Sentado na fila de espera há mais de uma hora, o detetizador Romero da Silva, 51, buscava atendimento para o filho desde a semana passada naquele local e foi informado que o aparelho de Raio-X estava quebrado. “Desde a primeira vez que cheguei aqui me disseram que o Raio-X não estava prestando”, disse.
Outro paciente, que não quis se identificar, disse que havia sofrido um acidente de motocicleta de manhã. Mas depois de uma hora ainda estava na fila para a triagem. “Isso está errado, muito mal organizado. Estou sentindo dor de cabeça pois, durante a queda acabei batendo a cabeça no chão e agora, ainda tenho que esperar. Falta material humano para trabalhar”, desabafou.

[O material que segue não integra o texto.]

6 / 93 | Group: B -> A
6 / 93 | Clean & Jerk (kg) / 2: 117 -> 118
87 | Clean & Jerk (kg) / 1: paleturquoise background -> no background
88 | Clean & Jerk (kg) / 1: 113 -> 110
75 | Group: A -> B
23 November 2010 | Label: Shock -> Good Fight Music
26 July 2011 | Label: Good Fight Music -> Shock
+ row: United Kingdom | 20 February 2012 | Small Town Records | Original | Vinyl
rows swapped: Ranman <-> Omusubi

Assim que a equipe de reportagem entrou na UPA, foi recebida por funcionários, na tentativa de demonstrar conforto e qualidade no atendimento. Mas um funcionário que preferiu o anonimato citou algumas dificuldades nas condições de trabalho. “Eles mostraram um bebedouro novo, mas do que isso adianta, se não tem água? Falta funcionário na portaria; os médicos faltam muito e alguns são grosseiros com os pacientes. Parte do prédio, mesmo novo, já possui rachaduras; centrais de ar condicionado na ala pediátrica não funcionam”, enumerou.
O funcionário afirmou ainda que o funcionamento da UPA é bem diferente. “Tudo o que foi mostrado durante a chegada da equipe de reportagem é para tentar maquiar o que realmente acontece. Na verdade, eles começaram a verificar a situação das Upas porque tem uma previsão de visita de uma comissão do Ministério da Saúde nas UPAs ainda para esta semana para fiscalizar os trabalhos desenvolvidos por elas”, denunciou.
Segundo o assessor de comunicação da Secretaria de Saúde de Ananindeua, Rodrigo Monteiro, foi montada uma comissão para fiscalizar as UPAs, para detectar os erros e a partir disso, solucioná-los. Monteiro afirmou ainda que 700 atendimentos são feitos por dia naquela UPA, o que ocasiona a superlotação e dificulta a qualidade dos atendimentos.